• **STATED TASK**
Render every line of the records below as a JSON list of strings, one string per line, omitting any blank lines.

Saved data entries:
================================

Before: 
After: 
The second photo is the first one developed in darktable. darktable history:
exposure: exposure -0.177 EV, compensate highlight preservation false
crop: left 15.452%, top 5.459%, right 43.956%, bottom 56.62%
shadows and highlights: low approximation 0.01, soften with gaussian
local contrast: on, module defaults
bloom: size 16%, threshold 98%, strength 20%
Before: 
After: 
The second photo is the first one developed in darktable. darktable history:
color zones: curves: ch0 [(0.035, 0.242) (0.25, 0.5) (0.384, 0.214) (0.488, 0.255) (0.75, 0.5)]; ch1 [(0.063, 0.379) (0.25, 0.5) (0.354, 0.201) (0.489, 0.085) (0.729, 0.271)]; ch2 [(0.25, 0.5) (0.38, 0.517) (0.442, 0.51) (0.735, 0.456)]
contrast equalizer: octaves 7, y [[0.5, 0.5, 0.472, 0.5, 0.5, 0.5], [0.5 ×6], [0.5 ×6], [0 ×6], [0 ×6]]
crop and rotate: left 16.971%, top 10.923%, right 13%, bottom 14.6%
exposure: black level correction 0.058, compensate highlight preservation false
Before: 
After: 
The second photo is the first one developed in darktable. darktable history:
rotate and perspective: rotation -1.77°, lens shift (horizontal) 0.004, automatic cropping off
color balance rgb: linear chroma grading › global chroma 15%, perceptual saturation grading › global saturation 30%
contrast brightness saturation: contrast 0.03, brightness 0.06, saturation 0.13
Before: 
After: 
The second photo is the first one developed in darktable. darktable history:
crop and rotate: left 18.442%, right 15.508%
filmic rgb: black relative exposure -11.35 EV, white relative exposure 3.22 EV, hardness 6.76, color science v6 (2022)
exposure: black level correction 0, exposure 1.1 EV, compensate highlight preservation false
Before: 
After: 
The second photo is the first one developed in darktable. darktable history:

================================

• **FINISHED ANSWER**
[
  "Before: ",
  "After: ",
  "The second photo is the first one developed in darktable. darktable history:",
  "exposure: exposure -0.177 EV, compensate highlight preservation false",
  "crop: left 15.452%, top 5.459%, right 43.956%, bottom 56.62%",
  "shadows and highlights: low approximation 0.01, soften with gaussian",
  "local contrast: on, module defaults",
  "bloom: size 16%, threshold 98%, strength 20%",
  "Before: ",
  "After: ",
  "The second photo is the first one developed in darktable. darktable history:",
  "color zones: curves: ch0 [(0.035, 0.242) (0.25, 0.5) (0.384, 0.214) (0.488, 0.255) (0.75, 0.5)]; ch1 [(0.063, 0.379) (0.25, 0.5) (0.354, 0.201) (0.489, 0.085) (0.729, 0.271)]; ch2 [(0.25, 0.5) (0.38, 0.517) (0.442, 0.51) (0.735, 0.456)]",
  "contrast equalizer: octaves 7, y [[0.5, 0.5, 0.472, 0.5, 0.5, 0.5], [0.5 ×6], [0.5 ×6], [0 ×6], [0 ×6]]",
  "crop and rotate: left 16.971%, top 10.923%, right 13%, bottom 14.6%",
  "exposure: black level correction 0.058, compensate highlight preservation false",
  "Before: ",
  "After: ",
  "The second photo is the first one developed in darktable. darktable history:",
  "rotate and perspective: rotation -1.77°, lens shift (horizontal) 0.004, automatic cropping off",
  "color balance rgb: linear chroma grading › global chroma 15%, perceptual saturation grading › global saturation 30%",
  "contrast brightness saturation: contrast 0.03, brightness 0.06, saturation 0.13",
  "Before: ",
  "After: ",
  "The second photo is the first one developed in darktable. darktable history:",
  "crop and rotate: left 18.442%, right 15.508%",
  "filmic rgb: black relative exposure -11.35 EV, white relative exposure 3.22 EV, hardness 6.76, color science v6 (2022)",
  "exposure: black level correction 0, exposure 1.1 EV, compensate highlight preservation false",
  "Before: ",
  "After: ",
  "The second photo is the first one developed in darktable. darktable history:"
]